*WHAT YOU HAVE TO DO:* Find the lines below that contain the string "linejoin". Copy each one.

-------- GIVEN ENTRIES --------

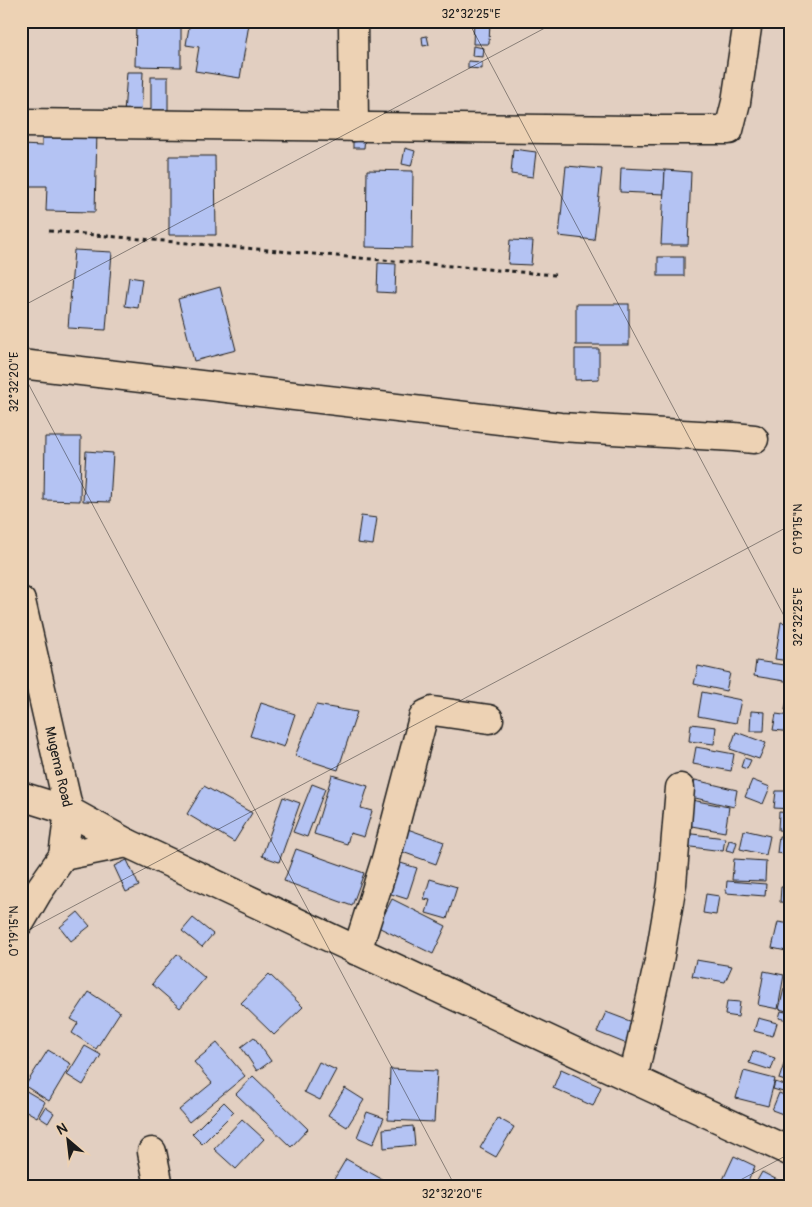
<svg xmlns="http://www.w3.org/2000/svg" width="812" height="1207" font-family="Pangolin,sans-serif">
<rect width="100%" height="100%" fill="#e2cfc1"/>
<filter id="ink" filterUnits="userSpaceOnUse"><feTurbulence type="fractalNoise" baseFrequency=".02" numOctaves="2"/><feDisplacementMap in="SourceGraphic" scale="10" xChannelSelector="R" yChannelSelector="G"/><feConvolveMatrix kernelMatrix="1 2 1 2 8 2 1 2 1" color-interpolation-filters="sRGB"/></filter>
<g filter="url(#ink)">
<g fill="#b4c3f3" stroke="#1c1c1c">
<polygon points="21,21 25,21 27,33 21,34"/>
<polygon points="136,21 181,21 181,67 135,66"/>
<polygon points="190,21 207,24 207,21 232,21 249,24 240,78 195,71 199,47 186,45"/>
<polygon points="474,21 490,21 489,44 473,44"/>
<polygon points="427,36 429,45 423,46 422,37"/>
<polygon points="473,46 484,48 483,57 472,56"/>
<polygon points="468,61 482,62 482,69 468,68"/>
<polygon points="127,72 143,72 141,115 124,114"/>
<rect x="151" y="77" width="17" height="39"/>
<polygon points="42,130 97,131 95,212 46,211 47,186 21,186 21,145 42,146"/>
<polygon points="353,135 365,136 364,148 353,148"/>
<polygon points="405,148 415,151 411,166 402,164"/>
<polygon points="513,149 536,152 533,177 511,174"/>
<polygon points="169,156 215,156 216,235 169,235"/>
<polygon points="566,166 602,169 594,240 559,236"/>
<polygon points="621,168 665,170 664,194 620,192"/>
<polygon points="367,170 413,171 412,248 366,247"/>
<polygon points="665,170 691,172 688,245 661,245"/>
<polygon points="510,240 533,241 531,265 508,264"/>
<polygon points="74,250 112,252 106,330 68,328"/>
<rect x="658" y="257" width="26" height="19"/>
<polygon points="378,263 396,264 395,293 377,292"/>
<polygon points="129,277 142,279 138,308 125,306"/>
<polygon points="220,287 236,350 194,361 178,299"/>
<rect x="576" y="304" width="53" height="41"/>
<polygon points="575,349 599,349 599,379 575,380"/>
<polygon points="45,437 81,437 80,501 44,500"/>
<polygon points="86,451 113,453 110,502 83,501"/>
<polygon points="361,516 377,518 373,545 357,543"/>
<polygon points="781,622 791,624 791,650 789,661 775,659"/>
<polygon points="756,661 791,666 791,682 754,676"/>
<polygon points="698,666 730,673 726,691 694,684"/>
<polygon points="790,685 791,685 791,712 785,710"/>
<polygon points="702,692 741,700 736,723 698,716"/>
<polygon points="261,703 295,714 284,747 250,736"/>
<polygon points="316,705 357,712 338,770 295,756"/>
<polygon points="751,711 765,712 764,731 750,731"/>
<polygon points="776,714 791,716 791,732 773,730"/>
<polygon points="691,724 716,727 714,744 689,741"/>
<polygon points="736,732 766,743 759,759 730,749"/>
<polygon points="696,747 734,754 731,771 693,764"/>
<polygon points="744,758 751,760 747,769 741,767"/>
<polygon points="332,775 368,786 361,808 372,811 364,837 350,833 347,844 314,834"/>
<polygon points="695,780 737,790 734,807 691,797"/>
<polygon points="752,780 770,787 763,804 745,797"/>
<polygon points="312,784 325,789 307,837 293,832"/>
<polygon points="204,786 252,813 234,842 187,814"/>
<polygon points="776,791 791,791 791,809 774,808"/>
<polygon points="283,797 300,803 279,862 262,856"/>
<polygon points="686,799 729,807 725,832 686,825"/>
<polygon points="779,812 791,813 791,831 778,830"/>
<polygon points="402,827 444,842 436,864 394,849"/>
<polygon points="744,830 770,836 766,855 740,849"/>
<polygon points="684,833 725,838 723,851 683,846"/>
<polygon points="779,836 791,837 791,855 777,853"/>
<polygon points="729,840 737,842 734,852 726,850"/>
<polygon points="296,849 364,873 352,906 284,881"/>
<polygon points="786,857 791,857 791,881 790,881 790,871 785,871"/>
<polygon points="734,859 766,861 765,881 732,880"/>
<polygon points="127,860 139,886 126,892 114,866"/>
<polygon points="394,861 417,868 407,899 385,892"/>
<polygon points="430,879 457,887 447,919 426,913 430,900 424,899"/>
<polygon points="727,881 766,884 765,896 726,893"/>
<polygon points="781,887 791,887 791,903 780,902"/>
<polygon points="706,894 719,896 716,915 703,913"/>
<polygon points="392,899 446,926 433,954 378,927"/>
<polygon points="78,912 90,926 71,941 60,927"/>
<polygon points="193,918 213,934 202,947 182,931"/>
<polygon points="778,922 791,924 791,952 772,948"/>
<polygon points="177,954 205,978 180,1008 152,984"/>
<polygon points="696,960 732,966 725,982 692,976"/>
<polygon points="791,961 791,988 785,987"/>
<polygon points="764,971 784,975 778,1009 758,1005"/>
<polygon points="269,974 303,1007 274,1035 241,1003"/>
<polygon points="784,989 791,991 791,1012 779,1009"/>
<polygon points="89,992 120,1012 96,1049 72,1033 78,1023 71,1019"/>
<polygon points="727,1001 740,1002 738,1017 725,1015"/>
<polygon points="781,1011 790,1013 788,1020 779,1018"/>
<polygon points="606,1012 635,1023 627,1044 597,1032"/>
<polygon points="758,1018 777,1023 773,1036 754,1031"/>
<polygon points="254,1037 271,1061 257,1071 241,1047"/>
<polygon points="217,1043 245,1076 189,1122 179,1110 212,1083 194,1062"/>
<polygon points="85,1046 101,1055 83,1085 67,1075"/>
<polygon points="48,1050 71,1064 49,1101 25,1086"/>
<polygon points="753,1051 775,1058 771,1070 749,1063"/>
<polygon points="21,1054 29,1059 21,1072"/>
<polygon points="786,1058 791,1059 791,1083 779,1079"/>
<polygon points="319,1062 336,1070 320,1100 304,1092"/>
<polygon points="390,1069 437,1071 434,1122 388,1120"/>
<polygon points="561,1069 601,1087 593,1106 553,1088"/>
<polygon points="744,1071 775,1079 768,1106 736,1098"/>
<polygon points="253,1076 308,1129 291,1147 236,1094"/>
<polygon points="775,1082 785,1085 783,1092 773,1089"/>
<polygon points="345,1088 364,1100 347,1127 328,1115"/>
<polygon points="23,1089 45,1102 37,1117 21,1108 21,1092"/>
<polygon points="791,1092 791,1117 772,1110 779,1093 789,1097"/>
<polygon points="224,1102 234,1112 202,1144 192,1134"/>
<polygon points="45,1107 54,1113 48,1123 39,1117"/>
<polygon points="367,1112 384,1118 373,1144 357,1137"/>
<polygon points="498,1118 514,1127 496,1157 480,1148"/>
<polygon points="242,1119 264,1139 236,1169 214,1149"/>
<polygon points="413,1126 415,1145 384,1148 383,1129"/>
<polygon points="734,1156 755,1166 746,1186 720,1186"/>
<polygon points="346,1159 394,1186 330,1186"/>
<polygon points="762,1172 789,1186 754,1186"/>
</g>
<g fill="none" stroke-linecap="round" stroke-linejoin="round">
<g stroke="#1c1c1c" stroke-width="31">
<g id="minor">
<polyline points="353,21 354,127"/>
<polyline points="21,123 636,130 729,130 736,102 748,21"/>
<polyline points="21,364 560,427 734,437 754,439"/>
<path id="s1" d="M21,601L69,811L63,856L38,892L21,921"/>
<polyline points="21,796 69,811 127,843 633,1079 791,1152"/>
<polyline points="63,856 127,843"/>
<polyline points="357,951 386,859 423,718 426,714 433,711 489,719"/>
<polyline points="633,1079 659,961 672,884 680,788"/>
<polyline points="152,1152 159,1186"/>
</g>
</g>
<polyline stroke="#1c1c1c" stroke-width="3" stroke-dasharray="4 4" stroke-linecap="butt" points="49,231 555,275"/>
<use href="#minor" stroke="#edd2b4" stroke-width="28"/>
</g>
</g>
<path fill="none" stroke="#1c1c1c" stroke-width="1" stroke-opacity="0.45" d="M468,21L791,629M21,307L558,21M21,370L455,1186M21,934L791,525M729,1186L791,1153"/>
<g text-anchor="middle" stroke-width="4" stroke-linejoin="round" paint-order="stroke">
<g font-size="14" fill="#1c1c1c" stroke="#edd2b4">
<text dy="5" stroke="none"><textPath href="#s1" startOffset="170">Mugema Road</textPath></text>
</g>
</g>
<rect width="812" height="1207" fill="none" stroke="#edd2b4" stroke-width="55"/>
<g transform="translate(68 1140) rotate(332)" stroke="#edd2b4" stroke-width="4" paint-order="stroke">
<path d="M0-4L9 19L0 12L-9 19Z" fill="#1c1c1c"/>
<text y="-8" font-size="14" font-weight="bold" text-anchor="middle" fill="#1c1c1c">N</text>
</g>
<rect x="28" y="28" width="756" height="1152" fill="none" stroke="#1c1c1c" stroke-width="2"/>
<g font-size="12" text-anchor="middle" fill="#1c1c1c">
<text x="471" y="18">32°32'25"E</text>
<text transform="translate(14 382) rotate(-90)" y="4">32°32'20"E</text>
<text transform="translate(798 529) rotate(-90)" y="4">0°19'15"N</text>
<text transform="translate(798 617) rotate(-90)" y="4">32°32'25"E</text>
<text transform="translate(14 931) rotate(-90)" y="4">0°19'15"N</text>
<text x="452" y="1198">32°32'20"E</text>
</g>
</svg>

--------

*WRITTEN SOLUTION:*
<g fill="none" stroke-linecap="round" stroke-linejoin="round">
<g text-anchor="middle" stroke-width="4" stroke-linejoin="round" paint-order="stroke">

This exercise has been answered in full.